#### Documento
● ● ● ●
Socorristas precisam de aprender um novo protocolo para lidar com incêndios causados por baterias de íão-lítio.

No outono de 2024, uma empresa de transporte em Falls Township, na Pensilvânia, armazenou temporariamente um Tesla danificado por uma tempestade no seu pátio. Algumas semanas depois, o carro incendiou-se e as chamas ficaram fora de controlo em segundos, algumas atingindo até 9 metros de altura.

Uma equipa local de bombeiros tentou, sem sucesso, conter o incêndio, despejando mais de 7.500 litros de água sobre o veículo. Eventualmente, os bombeiros pediram ajuda a uma equipa do município vizinho de Bristol, liderada pelo chefe voluntário Howard McGoldrick. Ele combatia incêndios desde 1989, mas este era diferente: tratava-se de um incêndio químico numa bateria de iões de lítio, o que significava que ela própria fornecia calor, combustível e oxigénio. E era incrivelmente difícil de extinguir.

McGoldrick vinha enfrentando incêndios como este com frequência cada vez maior. No ano anterior, segundo ele, diversas casas geminadas foram seriamente danificadas após baterias de iões de lítio sobrecarregadas em drones de corrida pegarem fogo dentro das residências. Noutro incidente próximo, dispositivos biomédicos antigos com baterias de iões de lítio, armazenados num ferro-velho, foram encharcados por uma tempestade e combustaram.
● ● ● ●
#### Complete o seguinte
**1)** Transcreva do texto sobre incêndios em baterias de iões de lítio o excerto que começa em "No outono de" e continua até "metros de altura.".
**2)** Segundo o texto sobre incêndios em baterias de iões de lítio, que elementos fornece a própria bateria num incêndio químico? Enumere-os todos.
Os dados que se seguem provêm de uma fonte diferente.

#### Dados
● ● ● ●
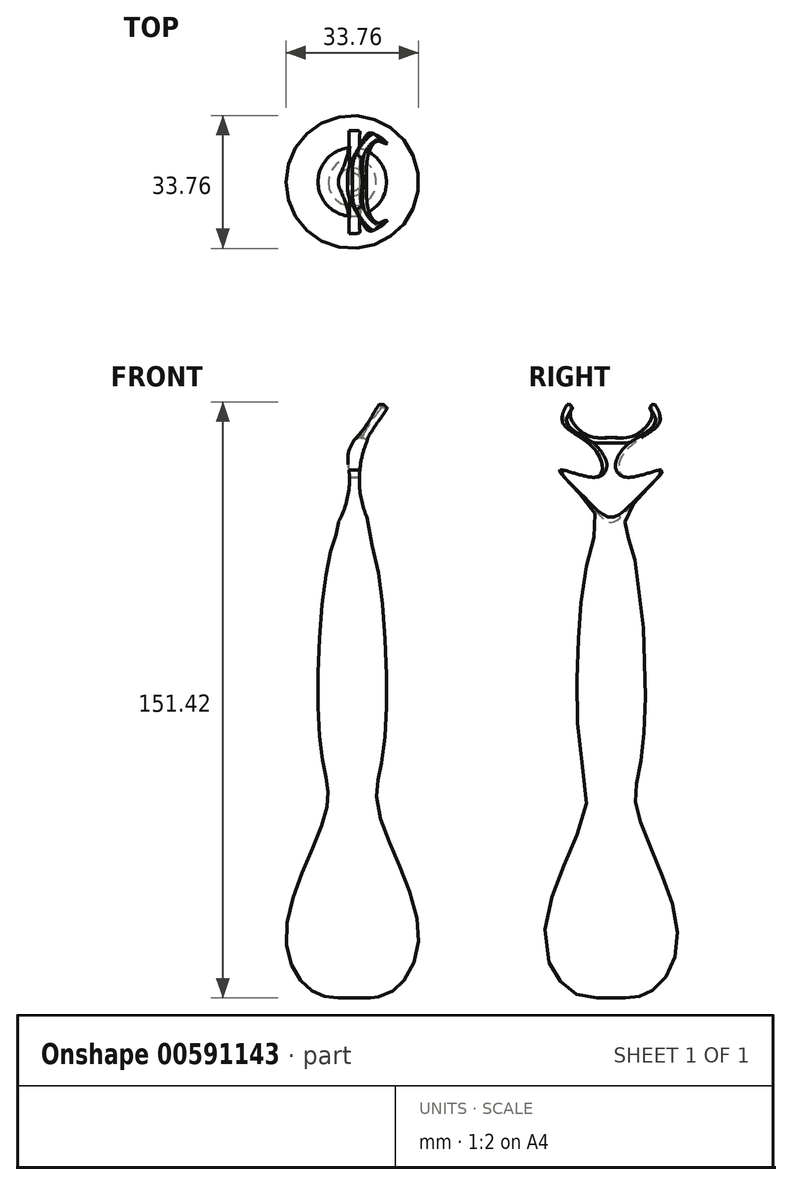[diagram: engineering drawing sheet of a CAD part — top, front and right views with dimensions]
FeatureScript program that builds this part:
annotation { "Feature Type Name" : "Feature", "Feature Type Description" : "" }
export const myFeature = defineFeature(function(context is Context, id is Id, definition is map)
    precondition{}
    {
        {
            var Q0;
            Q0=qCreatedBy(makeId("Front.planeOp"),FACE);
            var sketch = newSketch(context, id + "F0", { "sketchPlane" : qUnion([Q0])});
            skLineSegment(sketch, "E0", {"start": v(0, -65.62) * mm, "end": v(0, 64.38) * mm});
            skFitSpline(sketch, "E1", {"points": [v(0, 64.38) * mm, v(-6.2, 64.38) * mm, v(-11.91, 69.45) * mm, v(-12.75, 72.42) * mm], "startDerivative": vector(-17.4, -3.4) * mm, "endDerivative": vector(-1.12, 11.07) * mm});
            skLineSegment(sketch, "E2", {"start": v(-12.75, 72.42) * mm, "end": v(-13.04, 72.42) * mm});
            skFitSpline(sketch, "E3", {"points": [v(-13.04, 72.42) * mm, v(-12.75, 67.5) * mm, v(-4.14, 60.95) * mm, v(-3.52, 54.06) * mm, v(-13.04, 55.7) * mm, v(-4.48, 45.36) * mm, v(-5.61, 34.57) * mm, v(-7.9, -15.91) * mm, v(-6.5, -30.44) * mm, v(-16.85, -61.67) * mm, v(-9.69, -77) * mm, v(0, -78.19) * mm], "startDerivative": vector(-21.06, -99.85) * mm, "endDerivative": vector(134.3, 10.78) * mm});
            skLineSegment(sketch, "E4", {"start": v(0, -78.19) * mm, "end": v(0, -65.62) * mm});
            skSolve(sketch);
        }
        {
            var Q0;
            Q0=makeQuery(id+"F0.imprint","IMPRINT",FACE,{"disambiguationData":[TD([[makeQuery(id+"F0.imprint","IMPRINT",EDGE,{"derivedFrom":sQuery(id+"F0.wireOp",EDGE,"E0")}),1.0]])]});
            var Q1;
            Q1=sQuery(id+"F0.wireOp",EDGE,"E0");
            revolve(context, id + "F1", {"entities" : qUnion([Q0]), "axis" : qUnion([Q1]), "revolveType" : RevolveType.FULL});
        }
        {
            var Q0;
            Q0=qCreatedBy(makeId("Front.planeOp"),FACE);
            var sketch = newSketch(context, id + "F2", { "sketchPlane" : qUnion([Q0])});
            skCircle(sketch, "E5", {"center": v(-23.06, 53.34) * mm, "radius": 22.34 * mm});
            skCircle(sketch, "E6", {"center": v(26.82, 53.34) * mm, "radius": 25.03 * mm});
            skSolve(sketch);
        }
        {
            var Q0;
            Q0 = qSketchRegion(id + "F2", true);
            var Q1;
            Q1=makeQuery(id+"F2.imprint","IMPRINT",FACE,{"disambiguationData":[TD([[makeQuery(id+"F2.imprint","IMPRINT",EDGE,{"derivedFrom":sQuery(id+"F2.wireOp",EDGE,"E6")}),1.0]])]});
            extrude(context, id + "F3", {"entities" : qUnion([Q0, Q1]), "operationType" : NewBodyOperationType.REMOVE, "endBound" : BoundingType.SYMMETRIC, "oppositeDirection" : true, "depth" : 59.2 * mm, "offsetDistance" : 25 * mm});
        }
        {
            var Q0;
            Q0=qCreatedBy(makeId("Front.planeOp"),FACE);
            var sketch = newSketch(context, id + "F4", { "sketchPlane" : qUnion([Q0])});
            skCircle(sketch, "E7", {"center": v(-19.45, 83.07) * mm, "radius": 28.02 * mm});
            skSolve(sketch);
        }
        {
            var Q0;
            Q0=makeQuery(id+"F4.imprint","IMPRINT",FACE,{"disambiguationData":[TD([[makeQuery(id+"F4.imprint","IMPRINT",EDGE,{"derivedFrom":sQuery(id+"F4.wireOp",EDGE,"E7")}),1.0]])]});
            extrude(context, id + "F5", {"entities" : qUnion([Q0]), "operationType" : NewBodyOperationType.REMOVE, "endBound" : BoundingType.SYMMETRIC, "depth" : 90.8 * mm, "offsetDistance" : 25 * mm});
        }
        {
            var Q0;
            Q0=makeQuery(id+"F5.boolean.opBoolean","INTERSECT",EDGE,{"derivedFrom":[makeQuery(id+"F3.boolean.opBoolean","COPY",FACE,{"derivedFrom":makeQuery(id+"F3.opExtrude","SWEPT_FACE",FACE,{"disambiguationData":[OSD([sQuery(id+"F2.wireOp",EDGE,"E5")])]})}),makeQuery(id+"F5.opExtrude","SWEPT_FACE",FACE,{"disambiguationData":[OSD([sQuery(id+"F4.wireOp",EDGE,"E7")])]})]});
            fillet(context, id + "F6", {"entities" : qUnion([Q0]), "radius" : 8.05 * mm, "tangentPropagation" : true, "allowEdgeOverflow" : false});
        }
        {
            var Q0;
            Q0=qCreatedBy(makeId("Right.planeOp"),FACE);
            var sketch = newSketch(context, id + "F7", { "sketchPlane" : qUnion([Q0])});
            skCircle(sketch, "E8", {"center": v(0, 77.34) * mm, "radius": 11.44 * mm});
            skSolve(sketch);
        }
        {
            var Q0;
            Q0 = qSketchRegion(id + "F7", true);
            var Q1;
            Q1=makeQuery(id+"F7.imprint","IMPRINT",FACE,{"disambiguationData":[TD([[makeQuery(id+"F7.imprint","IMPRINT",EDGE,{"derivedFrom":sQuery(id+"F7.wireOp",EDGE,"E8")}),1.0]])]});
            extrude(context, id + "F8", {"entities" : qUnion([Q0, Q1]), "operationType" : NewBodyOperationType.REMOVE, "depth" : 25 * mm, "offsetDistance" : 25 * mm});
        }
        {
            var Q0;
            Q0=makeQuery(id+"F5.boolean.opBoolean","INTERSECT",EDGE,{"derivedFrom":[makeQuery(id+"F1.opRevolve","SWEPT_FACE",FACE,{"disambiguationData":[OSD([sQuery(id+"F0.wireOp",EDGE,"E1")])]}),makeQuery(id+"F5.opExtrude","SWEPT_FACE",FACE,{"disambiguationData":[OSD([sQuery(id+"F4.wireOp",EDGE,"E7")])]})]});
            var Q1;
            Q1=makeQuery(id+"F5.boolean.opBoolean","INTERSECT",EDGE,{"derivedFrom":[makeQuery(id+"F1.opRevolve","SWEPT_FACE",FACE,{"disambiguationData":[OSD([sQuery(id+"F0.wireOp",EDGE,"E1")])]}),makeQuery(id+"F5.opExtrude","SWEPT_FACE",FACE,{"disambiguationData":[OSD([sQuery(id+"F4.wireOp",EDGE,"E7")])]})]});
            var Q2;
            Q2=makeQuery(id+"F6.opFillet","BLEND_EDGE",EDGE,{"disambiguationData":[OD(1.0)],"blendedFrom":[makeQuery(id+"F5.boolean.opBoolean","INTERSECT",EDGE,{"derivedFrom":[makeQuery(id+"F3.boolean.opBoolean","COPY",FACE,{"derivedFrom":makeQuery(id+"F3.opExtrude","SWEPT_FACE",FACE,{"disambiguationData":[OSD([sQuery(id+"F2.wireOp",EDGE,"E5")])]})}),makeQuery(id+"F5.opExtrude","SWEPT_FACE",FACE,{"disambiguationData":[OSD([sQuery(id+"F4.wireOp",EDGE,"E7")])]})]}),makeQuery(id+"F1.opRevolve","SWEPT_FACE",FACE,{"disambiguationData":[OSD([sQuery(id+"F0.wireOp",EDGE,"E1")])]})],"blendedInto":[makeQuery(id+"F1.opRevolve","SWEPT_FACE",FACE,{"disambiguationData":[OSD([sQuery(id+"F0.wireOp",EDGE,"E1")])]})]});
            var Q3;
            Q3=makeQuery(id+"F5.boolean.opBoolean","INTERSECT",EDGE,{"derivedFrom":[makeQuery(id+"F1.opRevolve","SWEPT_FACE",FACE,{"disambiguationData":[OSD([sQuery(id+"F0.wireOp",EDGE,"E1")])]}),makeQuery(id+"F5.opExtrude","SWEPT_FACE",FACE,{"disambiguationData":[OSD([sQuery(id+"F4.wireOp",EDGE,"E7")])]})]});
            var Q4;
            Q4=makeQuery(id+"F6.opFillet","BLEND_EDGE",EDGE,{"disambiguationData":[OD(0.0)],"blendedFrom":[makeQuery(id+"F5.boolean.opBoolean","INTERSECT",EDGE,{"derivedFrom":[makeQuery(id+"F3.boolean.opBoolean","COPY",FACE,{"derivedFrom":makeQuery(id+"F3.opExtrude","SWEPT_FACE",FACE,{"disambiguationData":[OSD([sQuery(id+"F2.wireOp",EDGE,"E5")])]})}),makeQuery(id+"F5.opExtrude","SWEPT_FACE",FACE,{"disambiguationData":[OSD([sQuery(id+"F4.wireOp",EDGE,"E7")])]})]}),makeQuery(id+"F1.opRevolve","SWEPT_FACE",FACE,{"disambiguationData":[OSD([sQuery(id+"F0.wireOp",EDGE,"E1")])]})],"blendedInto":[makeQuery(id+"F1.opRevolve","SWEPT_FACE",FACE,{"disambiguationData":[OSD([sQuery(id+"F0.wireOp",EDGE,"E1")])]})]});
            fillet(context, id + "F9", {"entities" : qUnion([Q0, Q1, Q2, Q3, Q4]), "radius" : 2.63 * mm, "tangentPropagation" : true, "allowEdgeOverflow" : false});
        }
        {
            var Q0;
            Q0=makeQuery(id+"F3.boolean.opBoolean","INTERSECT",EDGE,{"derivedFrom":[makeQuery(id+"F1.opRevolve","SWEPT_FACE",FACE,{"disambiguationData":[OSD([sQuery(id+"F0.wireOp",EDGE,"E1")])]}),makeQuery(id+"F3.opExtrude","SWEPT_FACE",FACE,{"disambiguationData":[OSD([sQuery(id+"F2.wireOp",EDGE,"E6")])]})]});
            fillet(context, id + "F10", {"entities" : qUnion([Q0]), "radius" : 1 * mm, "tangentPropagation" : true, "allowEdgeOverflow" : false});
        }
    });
● ● ● ●
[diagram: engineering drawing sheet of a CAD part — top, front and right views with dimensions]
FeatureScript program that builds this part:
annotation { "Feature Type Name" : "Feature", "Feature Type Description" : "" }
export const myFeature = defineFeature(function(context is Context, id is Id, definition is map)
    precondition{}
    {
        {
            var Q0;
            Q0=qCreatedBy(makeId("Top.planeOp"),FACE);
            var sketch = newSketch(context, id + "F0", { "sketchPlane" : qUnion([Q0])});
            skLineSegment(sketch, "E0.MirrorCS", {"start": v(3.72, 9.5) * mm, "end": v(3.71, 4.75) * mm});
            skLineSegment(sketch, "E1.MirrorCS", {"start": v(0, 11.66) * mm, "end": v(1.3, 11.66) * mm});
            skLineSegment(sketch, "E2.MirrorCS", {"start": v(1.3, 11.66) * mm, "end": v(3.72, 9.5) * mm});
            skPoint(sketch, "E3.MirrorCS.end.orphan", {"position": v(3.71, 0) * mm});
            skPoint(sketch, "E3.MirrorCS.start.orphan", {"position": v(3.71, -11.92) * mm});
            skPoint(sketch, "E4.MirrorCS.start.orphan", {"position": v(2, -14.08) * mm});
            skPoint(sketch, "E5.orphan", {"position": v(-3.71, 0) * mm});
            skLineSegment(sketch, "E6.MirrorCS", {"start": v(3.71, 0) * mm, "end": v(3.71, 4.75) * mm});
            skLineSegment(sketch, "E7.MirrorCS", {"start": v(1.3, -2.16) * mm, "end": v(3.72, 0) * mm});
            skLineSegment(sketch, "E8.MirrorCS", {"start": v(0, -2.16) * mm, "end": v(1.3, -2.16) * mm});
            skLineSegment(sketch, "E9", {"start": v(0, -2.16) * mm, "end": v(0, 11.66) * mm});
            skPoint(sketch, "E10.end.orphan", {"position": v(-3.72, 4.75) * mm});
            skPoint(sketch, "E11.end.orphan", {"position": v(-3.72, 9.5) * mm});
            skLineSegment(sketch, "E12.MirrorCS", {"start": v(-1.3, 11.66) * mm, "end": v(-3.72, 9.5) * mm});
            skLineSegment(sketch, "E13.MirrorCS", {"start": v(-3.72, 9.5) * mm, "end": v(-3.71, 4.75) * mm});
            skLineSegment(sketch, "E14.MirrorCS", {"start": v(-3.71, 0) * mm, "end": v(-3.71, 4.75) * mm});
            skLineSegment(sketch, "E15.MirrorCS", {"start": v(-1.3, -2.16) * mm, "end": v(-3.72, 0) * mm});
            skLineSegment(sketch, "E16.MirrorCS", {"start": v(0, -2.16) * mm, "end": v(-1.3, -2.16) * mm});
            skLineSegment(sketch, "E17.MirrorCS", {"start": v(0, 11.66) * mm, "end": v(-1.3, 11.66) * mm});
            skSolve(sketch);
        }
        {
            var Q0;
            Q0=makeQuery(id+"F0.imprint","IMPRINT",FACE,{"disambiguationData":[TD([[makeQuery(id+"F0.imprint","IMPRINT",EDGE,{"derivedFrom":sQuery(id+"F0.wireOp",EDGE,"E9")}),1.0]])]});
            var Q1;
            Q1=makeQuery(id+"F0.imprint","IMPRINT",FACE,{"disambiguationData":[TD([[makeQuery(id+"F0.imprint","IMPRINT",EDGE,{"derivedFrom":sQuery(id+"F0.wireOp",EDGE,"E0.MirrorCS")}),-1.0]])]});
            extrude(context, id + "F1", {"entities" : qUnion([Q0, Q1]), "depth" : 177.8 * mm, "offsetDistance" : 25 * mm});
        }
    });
● ● ● ●
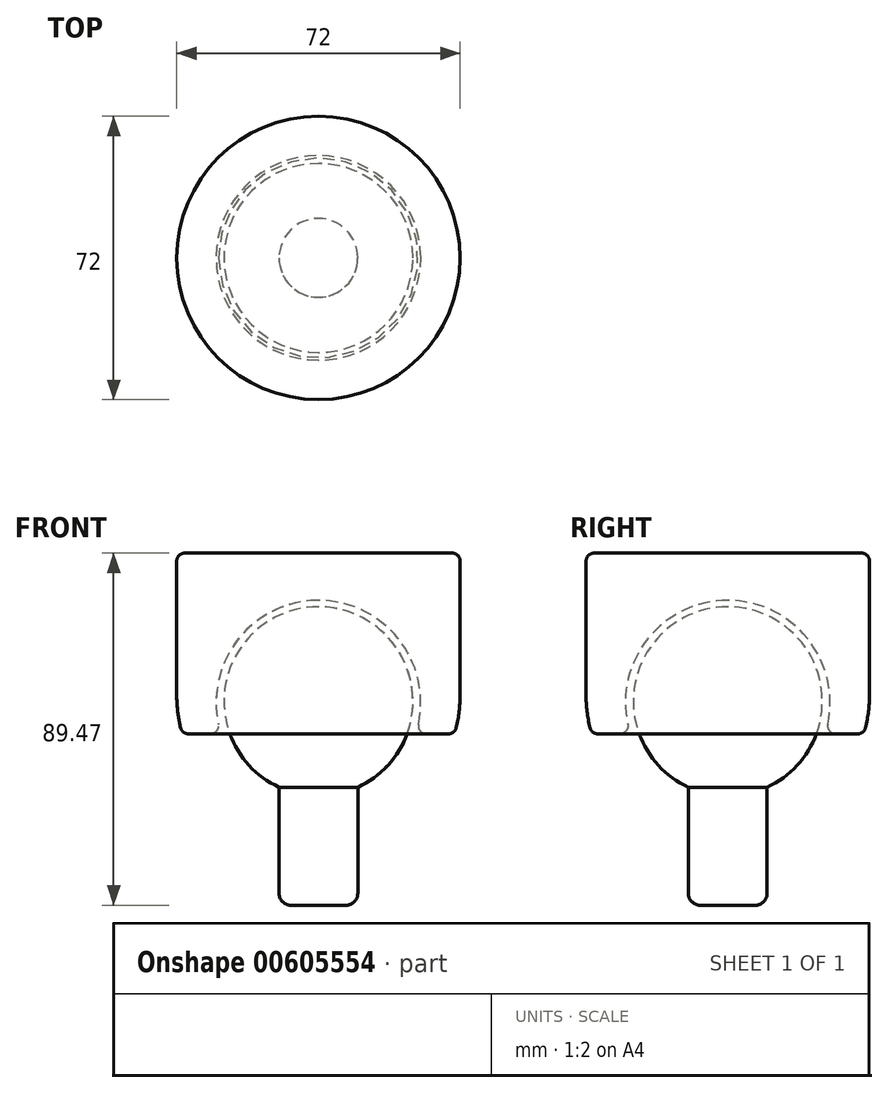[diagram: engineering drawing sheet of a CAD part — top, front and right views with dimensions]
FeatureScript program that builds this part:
● ● ● ●
#### Respostas por tarefa
**1)**
No outono de 2024, uma empresa de transporte em Falls Township, na Pensilvânia, armazenou temporariamente um Tesla danificado por uma tempestade no seu pátio. Algumas semanas depois, o carro incendiou-se e as chamas ficaram fora de controlo em segundos, algumas atingindo até 9 metros de altura.

**2)** Calor, combustível e oxigénio.